## BEGIN Document extract
When talking about getting their players to “buy in” to the program and to not be afraid to make mistakes and work together in practice, they had to get them to take off their “Cool” jackets. He explained that the “Cool” jacket was how they described that tough-guy or aloof attitude many players entered their program with. He talked about how the players were afraid to show weakness or make mistakes and that they were above committing to working on the fundamentals in practice. He was adamant that you can’t get your players to really work hard, to sacrifice and to become a team until they take off their “Cool” jackets and be themselves.

I had the opportunity this year, in my role as Assistant Principal, to have many one on one conversations with students. Most of the time, given the fact it was only the two of us, kids would be honest and real with me in my office and I would get a great deal of information out of them about what was going on with them. Without an audience of peers, without the pressure of saving face, students will often show you their true colors and let you in.

I know going back into the classroom, I won’t be afforded the luxury of a private space to talk to students, and the time necessary to have the conversations with them immediately. I remember, as it was only a year ago I was in the classroom, I tried to find the time and the arena for those conversations to take place in the right way, to allow the student the best opportunity to not feel judged by peers or embarrassed by the moment.

In many of our schools, we still have the cycle of discipline that includes teachers sending their students to the office, removing the problem from the classroom, but also passing the problem off to somebody else. As I said in my post “What My Job Isn’t”, I don’t believe it is a good idea for the administrator to get the chance to “Save the day” while the teacher is left with a broken relationship with the student. Why don’t we try and flip this more often, and have the teacher get the one on one time with the student, while the administrator comes in and covers the class. It is after all, the relationship between teacher and student that is the most crucial to the learning, not the relationship with the administration.
## END Document extract
## BEGIN Extracted material
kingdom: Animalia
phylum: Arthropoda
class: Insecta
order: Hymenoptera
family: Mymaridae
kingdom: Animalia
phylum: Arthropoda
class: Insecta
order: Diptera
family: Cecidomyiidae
## END Extracted material
## BEGIN Extracted material
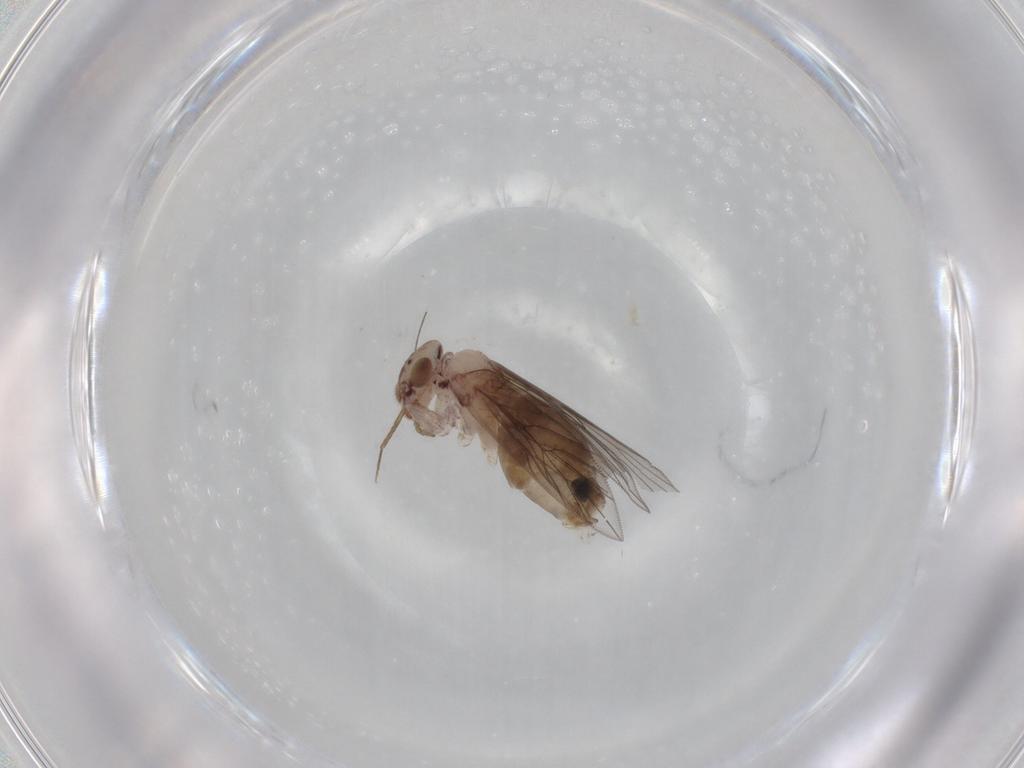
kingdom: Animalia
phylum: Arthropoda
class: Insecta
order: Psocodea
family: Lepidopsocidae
## END Extracted material
▶ **Work instructions**
A: In the post above about students and discipline, what attitude did the "Cool" jacket stand for?
B: Output the words of the post on students and discipline, starting with "When talking about" and going on through "and be themselves.".

▶ **Outputs in order**
A: The tough-guy or aloof attitude that many players brought with them into the program.

B:
When talking about getting their players to “buy in” to the program and to not be afraid to make mistakes and work together in practice, they had to get them to take off their “Cool” jackets. He explained that the “Cool” jacket was how they described that tough-guy or aloof attitude many players entered their program with. He talked about how the players were afraid to show weakness or make mistakes and that they were above committing to working on the fundamentals in practice. He was adamant that you can’t get your players to really work hard, to sacrifice and to become a team until they take off their “Cool” jackets and be themselves.